| Prompt A |
Retype the passage on getting a home ready for sale from "Before assessing all" up to and including "professional contractor repair.".

Before assessing all the needed repairs, you might want to do some general cleaning first or hire professional cleaners who can do this efficiently. This level of detail will help uncover even the slightest of issues. To bring out the best in the home you will need to see all the issues that need attention.
These new found issues could be as small as the door knob replacement or as large as uncovered the need for a roof replacement. Keep in mind that buyers are meticulous when it comes to kitchens, bathrooms, and bedrooms. If these areas need an update, you will need to do so. Getting a home inspector to come in and identify major problems on the house’s structure will help you know which parts of the house will require professional contractor repair.
Once all the new repairs have been completed you will probably need a fresh coat of paint to give the house a fresh feel. Homes with curb appeal and nice landscape also helps homes sell. Get professional landscapers to update the yard and clean up the garden. You do not want to turn the buyers as they pull up to the home.
Previous owner’s personal effects
Before the sale, clearing out the area of all the previous owner’s personal effects is an emotional task that must be done meticulously. If the deceased is a close family member this emotional task becomes very painful. But clearing out the home is important because it enhances the property’s marketability.
There are several ways that you can handle this draining task. If you have the time and want to try and maximize the value of the personal belongings, then you should host a garage sale, estate sale, or auction. Or you can hire professional services that can’t handle the sale of the estates belongings for you. Or if you don’t want to deal with the belongings at all you can simply donate them to charities, institutions of your preference, or thrift stores.
If you have the time and energy holding the garage or estate sale seems the most fitting. Sort out items of good value such as jewelry pieces, antiques, collectibles, furniture, and appliances. Online stores such as Craigslist.com and eBay.com are also an ideal supplement to an estate sale where the items would sell fast often at decent prices.
If you don’t have time, energy or are not local to the home, the estate sale is the best way to go, especially if you think that the items hold higher values. Find an estate sale company to assess and market the items to help decide which items should be sold where. The estate sale company will also take care of selling the belongings for a commission between 5%-25%.

| Dataset records |
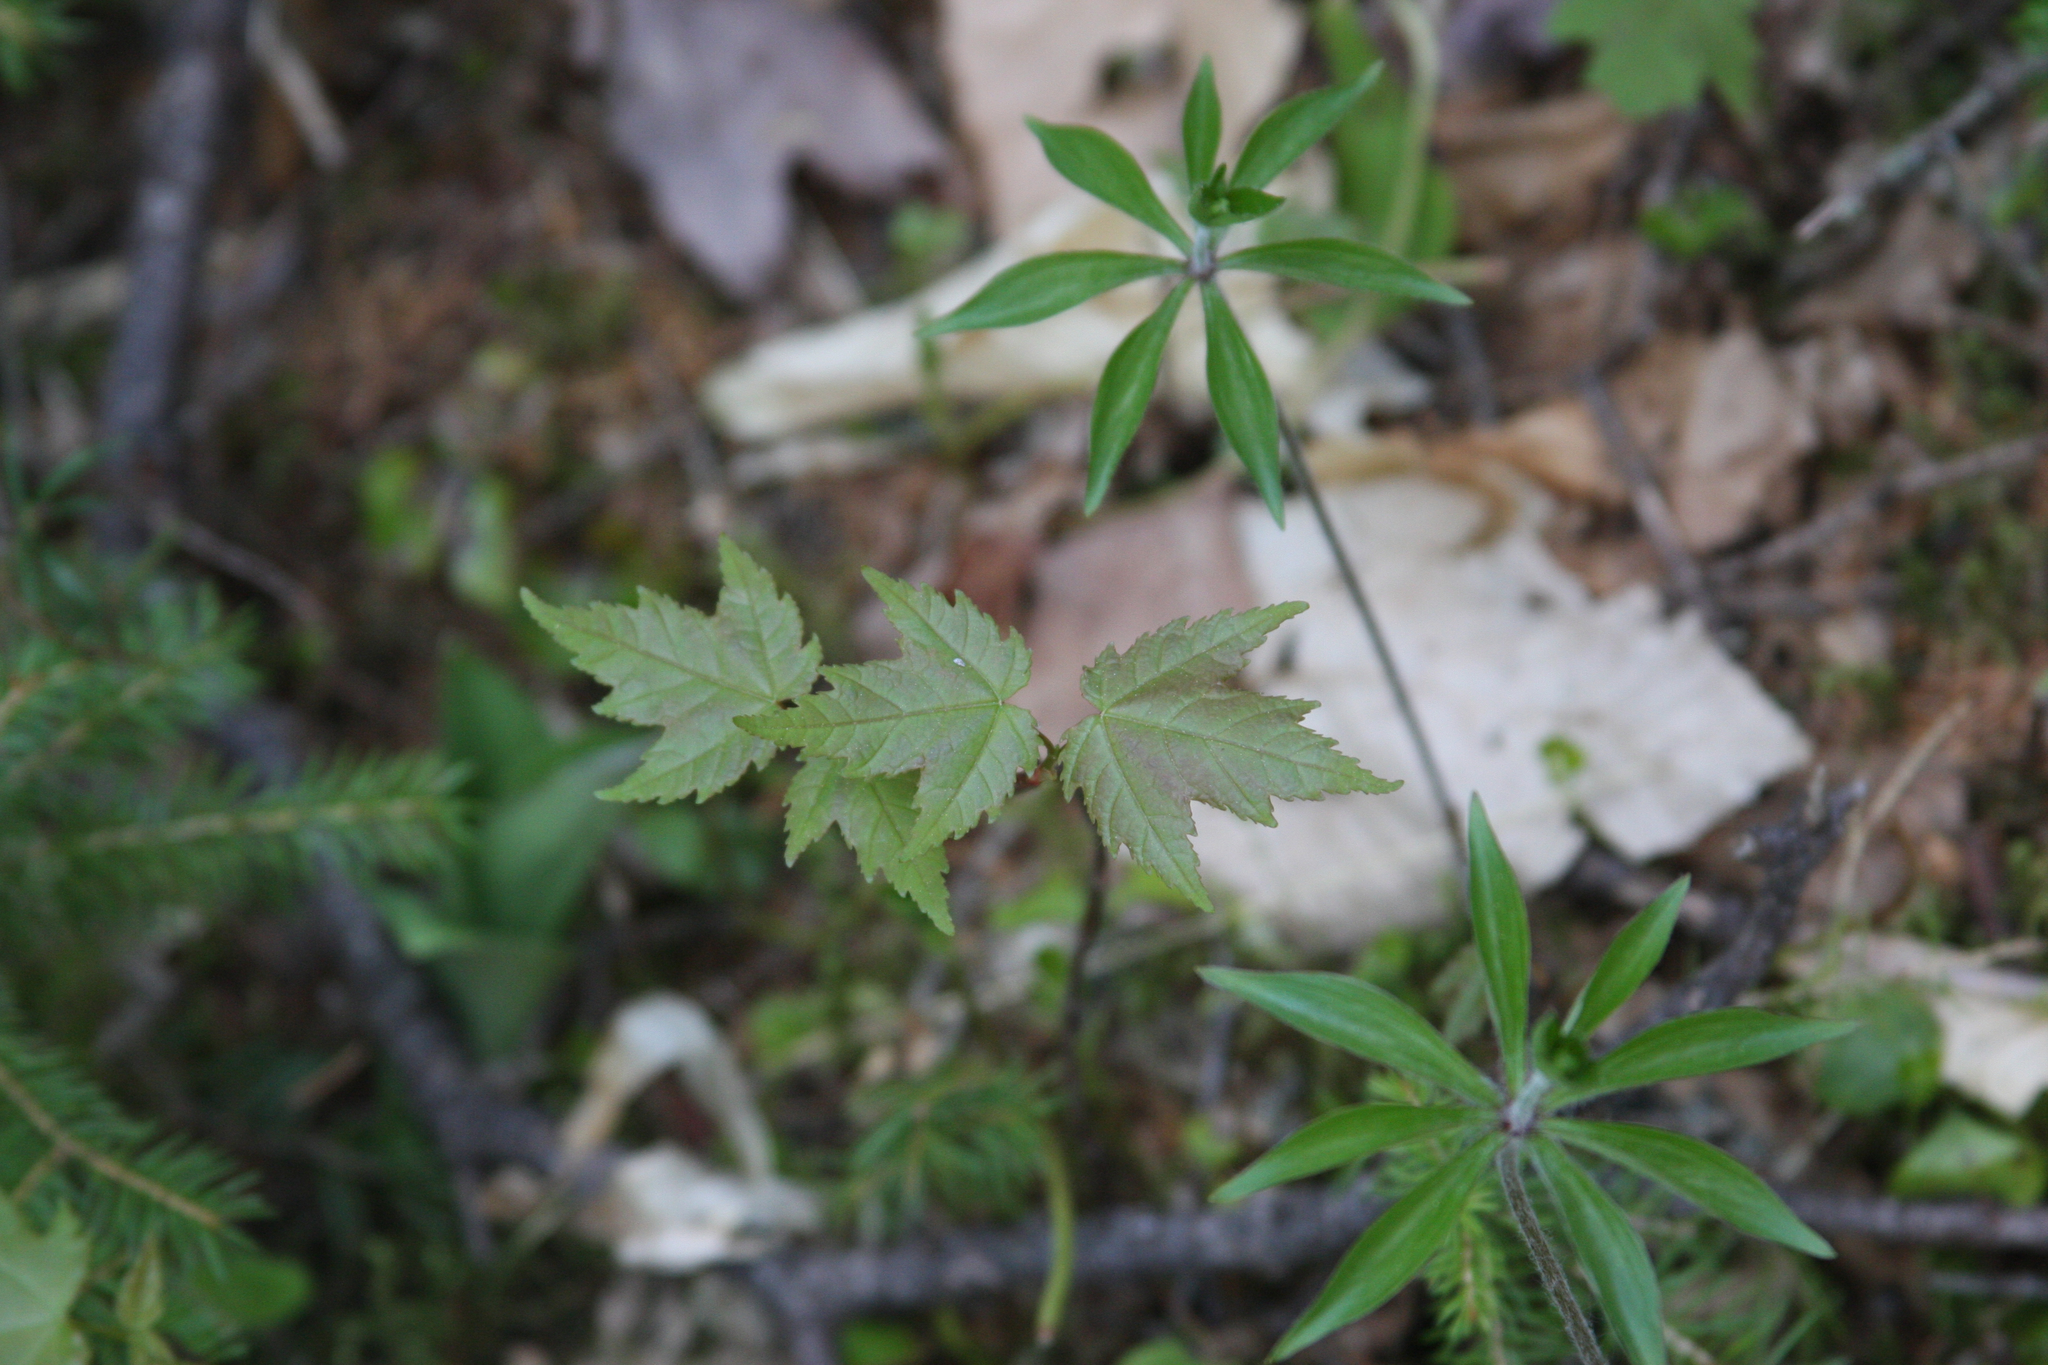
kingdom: Plantae
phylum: Tracheophyta
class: Magnoliopsida
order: Sapindales
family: Sapindaceae
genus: Acer
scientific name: Acer rubrum
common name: Red maple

| Prompt B |
Convert the lines of the records, from the line with "phylum: Tracheophyta" through the end of the records, into a numbered list, leaving out any blank lines.

| Worked solution A |
Before assessing all the needed repairs, you might want to do some general cleaning first or hire professional cleaners who can do this efficiently. This level of detail will help uncover even the slightest of issues. To bring out the best in the home you will need to see all the issues that need attention.
These new found issues could be as small as the door knob replacement or as large as uncovered the need for a roof replacement. Keep in mind that buyers are meticulous when it comes to kitchens, bathrooms, and bedrooms. If these areas need an update, you will need to do so. Getting a home inspector to come in and identify major problems on the house’s structure will help you know which parts of the house will require professional contractor repair.

| Worked solution B |
1. phylum: Tracheophyta
2. class: Magnoliopsida
3. order: Sapindales
4. family: Sapindaceae
5. genus: Acer
6. scientific name: Acer rubrum
7. common name: Red maple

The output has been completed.